My good friend Tony from Kellogg, aka "Travel Buddy" coined during our jaunt around southern Africa, is one of the many who are pitching in. He has spent 44 weeks down in Haiti working to provide access to clean water for those in the Central Plateau.
We met a kind woman on the plane (who recognized us from TV) that was traveling down to work in an Orphanage/School about an hour from the city. A Colorado native, she spends much of her time in Haiti educating and caring for children orphaned by the earthquake. We learned that there are makeshift-orphanages that solicit foreign donations, yet are not really an orphanage. They recruit neighborhood kids to pretend to be orphans while donors visit to check in on their investment. She cautioned us to check into any orphanages we might donate to.
Tony picked us up in the Port-Au-Prince airport on Friday morning. We had a jam packed day of meeting Tony's professional network. The fastest (but not safest) form of transport was mototaxi. We traveled in a gang of mototaxis from one meeting to another and it was quite the experience! I had never been on a motorcycle before but I trusted Tony's judgement on this one.
Saturday morning was spent with 17 kids at a local orphanage where Ernie played soccer with the kids, they sang and jumped rope. The soccer ball was so old and deflated, the ropes were several pieces of twine knotted together. Kids ages 4-14 ran around in knock-off Crocs in the most vibrant colors worn to the sole. We often take for granted how easy it is to stop by the local sports store and buy a new soccer ball or new toys, while these children really test the longevity of material goods because they have very limited access to them. I wish we had brought toys to donate, rather than cases of cookies and candy, although I'm sure they are grateful for anything we could have brought.

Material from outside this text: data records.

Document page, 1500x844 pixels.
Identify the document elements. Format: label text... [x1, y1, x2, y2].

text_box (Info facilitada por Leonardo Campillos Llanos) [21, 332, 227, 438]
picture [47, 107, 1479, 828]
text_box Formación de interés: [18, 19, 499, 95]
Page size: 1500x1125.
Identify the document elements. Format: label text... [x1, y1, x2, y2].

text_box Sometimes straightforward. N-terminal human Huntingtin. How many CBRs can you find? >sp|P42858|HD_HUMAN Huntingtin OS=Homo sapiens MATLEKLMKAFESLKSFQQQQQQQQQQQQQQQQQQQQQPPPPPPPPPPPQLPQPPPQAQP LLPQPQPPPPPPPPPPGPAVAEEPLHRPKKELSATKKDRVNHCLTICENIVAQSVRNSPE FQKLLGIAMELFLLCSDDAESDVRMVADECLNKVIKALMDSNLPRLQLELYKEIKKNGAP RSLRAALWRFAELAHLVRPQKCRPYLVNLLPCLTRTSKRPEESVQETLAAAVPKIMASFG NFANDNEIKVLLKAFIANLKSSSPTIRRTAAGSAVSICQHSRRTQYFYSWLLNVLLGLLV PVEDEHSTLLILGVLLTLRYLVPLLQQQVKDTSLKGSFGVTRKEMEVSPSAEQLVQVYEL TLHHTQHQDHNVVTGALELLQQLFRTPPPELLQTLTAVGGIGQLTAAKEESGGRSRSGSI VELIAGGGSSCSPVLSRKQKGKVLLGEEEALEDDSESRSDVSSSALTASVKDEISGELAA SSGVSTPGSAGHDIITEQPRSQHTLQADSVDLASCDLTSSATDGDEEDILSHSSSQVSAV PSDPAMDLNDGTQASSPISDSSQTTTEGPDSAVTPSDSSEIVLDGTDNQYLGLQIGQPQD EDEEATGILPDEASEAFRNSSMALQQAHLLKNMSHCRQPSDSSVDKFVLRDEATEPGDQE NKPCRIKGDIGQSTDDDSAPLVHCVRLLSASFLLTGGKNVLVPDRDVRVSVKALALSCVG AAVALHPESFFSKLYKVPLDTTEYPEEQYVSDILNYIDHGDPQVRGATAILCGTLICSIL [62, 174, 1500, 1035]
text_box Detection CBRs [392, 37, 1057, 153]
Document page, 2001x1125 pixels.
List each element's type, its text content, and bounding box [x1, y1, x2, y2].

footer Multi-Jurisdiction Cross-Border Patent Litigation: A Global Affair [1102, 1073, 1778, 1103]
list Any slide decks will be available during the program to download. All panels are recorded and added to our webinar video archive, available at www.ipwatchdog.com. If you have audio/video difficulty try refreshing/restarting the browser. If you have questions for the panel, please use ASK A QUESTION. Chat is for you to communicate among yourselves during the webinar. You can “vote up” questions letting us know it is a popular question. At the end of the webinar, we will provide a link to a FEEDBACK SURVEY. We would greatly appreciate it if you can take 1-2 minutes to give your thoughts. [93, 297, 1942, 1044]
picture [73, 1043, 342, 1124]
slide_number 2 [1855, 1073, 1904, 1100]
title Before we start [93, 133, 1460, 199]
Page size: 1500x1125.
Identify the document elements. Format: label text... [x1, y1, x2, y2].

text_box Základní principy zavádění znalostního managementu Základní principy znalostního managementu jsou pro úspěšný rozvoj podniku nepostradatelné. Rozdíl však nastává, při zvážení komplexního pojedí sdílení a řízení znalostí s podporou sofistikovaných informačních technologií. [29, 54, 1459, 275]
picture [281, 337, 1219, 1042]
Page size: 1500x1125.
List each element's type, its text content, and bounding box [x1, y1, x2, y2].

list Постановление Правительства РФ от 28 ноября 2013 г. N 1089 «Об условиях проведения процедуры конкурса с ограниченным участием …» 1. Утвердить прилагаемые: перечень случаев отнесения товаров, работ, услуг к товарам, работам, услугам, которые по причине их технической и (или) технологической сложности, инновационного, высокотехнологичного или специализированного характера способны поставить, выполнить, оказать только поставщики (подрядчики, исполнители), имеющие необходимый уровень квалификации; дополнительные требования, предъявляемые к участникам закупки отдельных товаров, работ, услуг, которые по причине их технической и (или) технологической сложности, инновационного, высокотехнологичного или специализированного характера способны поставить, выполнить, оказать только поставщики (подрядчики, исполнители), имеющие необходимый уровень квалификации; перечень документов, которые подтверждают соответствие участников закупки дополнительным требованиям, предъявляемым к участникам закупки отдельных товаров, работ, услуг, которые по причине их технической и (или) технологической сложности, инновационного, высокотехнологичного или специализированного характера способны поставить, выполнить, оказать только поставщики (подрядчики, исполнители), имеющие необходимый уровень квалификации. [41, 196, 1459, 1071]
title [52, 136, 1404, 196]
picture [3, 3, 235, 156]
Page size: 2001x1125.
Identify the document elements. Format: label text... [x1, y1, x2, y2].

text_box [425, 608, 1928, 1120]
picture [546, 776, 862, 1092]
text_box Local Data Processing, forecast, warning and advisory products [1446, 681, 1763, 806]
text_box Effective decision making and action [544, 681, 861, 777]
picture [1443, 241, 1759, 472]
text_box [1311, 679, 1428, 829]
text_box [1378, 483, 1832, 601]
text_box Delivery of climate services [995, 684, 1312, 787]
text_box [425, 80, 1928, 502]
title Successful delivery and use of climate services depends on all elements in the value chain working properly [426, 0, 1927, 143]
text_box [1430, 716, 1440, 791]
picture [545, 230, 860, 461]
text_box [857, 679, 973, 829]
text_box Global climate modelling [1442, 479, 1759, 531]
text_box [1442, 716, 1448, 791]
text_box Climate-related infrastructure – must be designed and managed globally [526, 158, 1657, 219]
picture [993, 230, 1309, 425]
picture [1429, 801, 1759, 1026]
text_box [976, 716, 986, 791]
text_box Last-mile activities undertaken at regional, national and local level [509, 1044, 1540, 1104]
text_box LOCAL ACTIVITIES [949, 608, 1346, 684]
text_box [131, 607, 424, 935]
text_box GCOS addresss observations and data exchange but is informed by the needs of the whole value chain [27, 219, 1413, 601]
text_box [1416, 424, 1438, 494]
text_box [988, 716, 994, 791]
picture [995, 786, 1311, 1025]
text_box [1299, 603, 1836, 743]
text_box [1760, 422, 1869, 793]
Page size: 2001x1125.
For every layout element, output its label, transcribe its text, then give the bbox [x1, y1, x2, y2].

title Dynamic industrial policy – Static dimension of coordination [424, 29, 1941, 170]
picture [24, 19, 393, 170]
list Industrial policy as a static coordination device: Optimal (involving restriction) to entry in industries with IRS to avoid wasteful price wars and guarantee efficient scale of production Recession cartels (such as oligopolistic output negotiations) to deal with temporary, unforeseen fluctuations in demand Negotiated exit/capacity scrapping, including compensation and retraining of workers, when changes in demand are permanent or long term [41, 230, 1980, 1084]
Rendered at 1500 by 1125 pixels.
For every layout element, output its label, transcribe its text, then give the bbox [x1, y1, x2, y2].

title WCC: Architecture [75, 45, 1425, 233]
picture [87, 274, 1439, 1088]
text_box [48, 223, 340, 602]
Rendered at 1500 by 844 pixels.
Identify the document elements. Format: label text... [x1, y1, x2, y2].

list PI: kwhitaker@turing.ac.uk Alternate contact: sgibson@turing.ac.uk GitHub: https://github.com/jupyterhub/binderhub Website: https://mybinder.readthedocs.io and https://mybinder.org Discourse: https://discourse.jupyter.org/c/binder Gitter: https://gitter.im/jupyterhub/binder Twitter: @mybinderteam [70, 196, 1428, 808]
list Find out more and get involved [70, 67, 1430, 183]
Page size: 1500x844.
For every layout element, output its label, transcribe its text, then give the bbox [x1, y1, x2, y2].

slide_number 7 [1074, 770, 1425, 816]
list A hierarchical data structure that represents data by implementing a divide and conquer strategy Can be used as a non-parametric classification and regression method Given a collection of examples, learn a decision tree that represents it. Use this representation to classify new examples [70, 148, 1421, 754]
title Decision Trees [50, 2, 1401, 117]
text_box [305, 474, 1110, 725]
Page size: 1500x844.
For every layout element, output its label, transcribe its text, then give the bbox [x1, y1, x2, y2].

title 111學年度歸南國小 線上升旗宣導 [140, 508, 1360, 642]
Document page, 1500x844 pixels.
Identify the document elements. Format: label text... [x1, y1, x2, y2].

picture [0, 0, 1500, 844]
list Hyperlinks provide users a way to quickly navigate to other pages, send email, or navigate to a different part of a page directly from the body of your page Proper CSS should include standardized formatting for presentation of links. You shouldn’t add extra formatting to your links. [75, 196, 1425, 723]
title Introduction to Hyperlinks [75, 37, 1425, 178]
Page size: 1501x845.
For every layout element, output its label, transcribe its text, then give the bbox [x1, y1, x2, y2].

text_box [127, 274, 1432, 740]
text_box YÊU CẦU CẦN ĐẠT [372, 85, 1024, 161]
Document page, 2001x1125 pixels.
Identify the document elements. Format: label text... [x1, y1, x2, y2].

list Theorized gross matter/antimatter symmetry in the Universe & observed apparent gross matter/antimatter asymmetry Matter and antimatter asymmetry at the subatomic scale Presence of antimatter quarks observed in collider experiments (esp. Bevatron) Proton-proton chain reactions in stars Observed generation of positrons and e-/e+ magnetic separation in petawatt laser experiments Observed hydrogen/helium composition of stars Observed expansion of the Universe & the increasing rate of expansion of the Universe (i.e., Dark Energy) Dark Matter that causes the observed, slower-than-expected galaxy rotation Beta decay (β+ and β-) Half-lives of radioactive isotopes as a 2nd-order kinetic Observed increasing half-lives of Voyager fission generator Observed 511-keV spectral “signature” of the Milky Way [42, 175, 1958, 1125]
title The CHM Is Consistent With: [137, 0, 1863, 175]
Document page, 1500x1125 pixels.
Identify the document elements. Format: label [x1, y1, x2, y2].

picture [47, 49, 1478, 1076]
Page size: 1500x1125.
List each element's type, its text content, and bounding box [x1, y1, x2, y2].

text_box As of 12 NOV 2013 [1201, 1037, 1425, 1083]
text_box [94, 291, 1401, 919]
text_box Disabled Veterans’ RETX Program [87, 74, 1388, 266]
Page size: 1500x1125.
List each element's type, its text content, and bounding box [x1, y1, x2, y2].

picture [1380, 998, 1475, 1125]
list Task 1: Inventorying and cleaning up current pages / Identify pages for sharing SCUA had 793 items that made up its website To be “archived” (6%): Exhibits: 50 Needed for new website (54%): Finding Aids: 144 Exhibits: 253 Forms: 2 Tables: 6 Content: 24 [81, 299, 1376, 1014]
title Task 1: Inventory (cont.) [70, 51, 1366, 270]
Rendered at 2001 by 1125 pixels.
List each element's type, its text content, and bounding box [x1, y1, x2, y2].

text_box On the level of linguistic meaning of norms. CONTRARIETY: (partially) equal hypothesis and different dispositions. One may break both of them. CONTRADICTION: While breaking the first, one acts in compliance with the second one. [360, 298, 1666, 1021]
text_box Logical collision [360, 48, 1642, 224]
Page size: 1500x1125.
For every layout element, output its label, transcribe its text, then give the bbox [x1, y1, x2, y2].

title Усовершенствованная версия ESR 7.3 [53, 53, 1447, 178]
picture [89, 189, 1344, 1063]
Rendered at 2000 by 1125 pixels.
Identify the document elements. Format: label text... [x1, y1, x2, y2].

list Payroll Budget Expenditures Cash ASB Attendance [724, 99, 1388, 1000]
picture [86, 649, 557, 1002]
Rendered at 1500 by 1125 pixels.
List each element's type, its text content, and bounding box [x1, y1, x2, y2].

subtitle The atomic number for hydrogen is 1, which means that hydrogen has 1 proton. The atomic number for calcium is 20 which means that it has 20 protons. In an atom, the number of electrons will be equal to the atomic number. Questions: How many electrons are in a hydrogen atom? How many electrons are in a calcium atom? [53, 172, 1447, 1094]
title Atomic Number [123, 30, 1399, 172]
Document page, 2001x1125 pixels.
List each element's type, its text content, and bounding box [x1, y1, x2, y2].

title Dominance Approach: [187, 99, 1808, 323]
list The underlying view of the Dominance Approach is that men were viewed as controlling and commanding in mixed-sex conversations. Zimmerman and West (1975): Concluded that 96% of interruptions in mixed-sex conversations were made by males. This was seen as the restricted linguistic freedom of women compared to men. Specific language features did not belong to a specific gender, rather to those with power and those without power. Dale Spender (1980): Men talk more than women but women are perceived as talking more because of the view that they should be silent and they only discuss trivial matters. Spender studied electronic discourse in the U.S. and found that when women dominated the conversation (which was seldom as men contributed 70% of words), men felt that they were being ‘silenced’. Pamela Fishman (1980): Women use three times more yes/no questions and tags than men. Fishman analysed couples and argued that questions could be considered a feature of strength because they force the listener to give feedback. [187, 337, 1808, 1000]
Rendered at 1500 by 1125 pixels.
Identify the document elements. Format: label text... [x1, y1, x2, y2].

In the afternoon, we took a private "tap tap" (minivan) on a driving tour of downtown. The palace was crushed and crumbled, while the once beautiful green park is now covered in a massive tent city. Approximately 600 thousand people live in tents. It's been almost two years since the damaging earthquake, yet there is still vast reminders of the destruction. Roads are torn up with potholes every few feet, trash is carlessly littered everwhere and there's no goverment trash removal, houses with three walls and families still living inside. Devestation was everywhere, except on the people's faces. Haitians seem content, happy and faithful to their religion.
Off we were to the southern coastal city of Jacmel. A tourism company owner from last night's book club encouraged us to go. She said "it's like New Orleans with the Creole architecture." It may be Creole but there was little to no resemblance to New Orleans. We stopped at a lovely hotel for a lobster lunch. "The view was better than the lobster," Tony accurately remarks. The remainder of the day was spent with ex-pats on the beach eating fresh oysters and lobster (again) over lively conversation.
We met such a wide array of people, and thank them for their generosity. Meetings with leaders included the Haitian Tourism Board, American Chamber of Commerce, Red Cross, Cross International (thanks for housing us!), Save the Children, Caribbean Harvest Foundation, We Advance (a women and children's empowerment organization), World Vision, Rotary and perhaps the most inspirational of all - the Peace Dividend Trust. There's somewhere between 2,900-5,000 Non-Profits making a social impact.
Despite all this help, there's still no infrastructure for some of the basics like education, electricty, clean water or sanitation. I worry about the level of dependency the country has on foreign aid. A new political leader was recently elected so time will tell if the significant changes needed will come to fruition.